Depending on your aggregation needs OpenTSDB might be interesting since they
store and query against large amounts of time ordered data similar to what
you want to do.
It isn't clear to whether your data is primarily about current state or
about time-embedded state transitions. You can easily store both in hbase,
but the arrangements will be a bit different.
On Wed, Apr 13, 2011 at 6:12 PM, Sam Seigal <[EMAIL PROTECTED]> wrote:
> I have a requirement where I have large sets of incoming data into a
> system I own.
> A single unit of data in this set has a set of immutable attributes +
> state attached to it.
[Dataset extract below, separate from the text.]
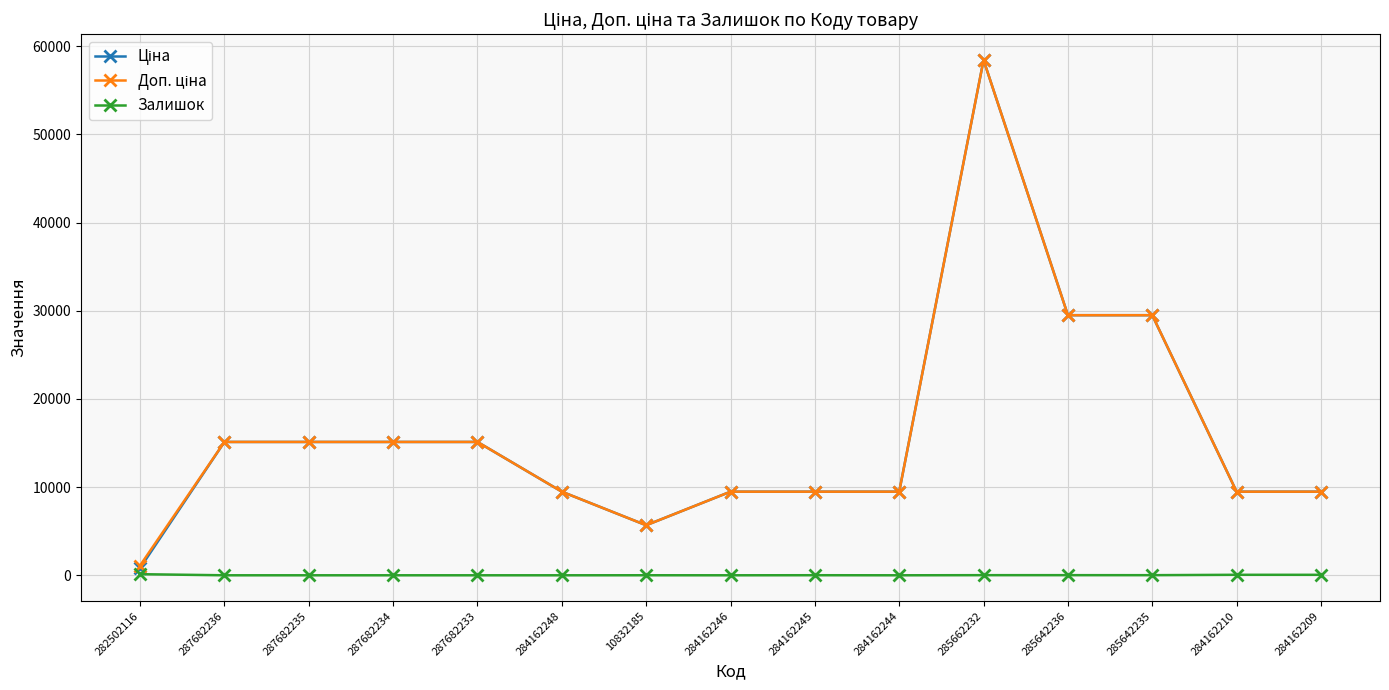

What is the label of the 3rd point from the left?

287682235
The state is dynamic and can change at any time.
> What is the best way to run analytical queries on data of such nature
> One way is to maintain this data in a separate store, take a snapshot
> in point of time, and then import into the HDFS filesystem for
> analysis using Hadoop Map-Reduce. I do not see this approach scaling,
> since moving data is obviously expensive.
> If i was to directly maintain this data as Sequence Files in HDFS, how
> would updates work ?
> I am new to Hadoop/HDFS , so any suggestions/critique is welcome. I
> know that HBase works around this problem through multi version
> concurrency control techniques. Is that the only option ? Are there
> any alternatives ?
> Also note that all aggregation and analysis I want to do is time based
> i.e. sum of x on pivot y over a day, 2 days, week, month etc. For such
> use cases, is it advisable to use HDFS directly or use systems built
> on top of hadoop like Hive or Hbase ?